There were many remarkable people at Bletchley Park. But in early 1943, two extraordinarily gifted men came together to create Colossus, the world’s first electronic digital computer. Alan Turing did not, as is sometimes assumed, have any role in the construction of Colossus. A telephone engineer called Tommy Flowers built the computer, working on specifications laid down by Max Newman, a Cambridge mathematician. Told that it might affect the course of the war, Flowers had Colossus up and running by the end of 1943. The full details of that story remained secret until only very recently. Even now, Colossus remains something of a ‘missing dimension’ in computing history. Books claiming that the American ENIAC computer was the first electronic digital computer continue to be published. This chapter, by the distinguished computer historian Professor Jack Copeland, tells the true story of the birth of the modern computer.
MS
Colossus was the world’s first large-scale electronic digital computer. In the hands of the Bletchley Park codebreakers, it gave the Allies access to the most secret German radio communications, including messages from Hitler to his front-line generals. It was built during 1943 by Thomas (Tommy) Flowers and his team of engineers and wiremen, a ‘band of brothers’ who worked in utmost secrecy and at terrific speed. The construction of the machine took them ten months, working day and night, pushing themselves until (as Flowers said) their ‘eyes dropped out’. In January 1944, the racks of electronic components were transferred from Flowers’ workshops at the Post Office Research Station at Dollis Hill, north London, to Bletchley Park, where Colossus was assembled by Flowers’ engineers.
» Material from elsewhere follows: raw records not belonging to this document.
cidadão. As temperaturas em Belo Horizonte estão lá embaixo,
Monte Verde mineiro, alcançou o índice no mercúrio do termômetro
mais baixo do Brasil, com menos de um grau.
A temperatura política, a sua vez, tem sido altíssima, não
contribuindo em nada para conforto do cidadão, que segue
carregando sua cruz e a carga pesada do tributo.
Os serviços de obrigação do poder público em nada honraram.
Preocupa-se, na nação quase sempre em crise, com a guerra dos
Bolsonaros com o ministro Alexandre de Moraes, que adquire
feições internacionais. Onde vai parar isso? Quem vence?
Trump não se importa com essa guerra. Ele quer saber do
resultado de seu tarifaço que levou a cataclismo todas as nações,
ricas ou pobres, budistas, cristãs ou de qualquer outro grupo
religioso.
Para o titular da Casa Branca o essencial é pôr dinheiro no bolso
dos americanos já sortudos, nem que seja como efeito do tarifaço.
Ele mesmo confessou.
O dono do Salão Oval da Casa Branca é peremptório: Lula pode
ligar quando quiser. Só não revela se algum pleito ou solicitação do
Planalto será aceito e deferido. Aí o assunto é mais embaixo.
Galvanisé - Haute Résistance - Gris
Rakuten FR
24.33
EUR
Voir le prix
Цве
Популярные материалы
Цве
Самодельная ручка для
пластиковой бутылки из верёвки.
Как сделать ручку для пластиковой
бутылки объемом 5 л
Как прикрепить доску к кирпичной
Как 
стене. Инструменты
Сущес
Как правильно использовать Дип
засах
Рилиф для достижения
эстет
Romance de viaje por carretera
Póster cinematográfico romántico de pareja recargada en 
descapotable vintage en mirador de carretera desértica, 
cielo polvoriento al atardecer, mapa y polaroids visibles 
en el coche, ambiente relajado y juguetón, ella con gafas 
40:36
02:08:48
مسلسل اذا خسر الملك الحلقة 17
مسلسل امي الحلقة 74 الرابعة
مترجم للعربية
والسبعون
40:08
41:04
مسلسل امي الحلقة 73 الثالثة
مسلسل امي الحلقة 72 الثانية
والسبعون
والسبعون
Despite its complexity, and the fact that no such machine had previously been attempted, the computer was in working order almost straight away – testimony to the quality of Flowers’ design and the accuracy of the engineering work carried out at Dollis Hill. The name ‘Colossus’ was certainly apt: the machine was the size of a small room and weighed approximately a ton. By February 1944 Colossus was in use by the codebreakers of the Newmanry, a Bletchley section named after its head and founder, Cambridge mathematician Maxwell (Max) Newman.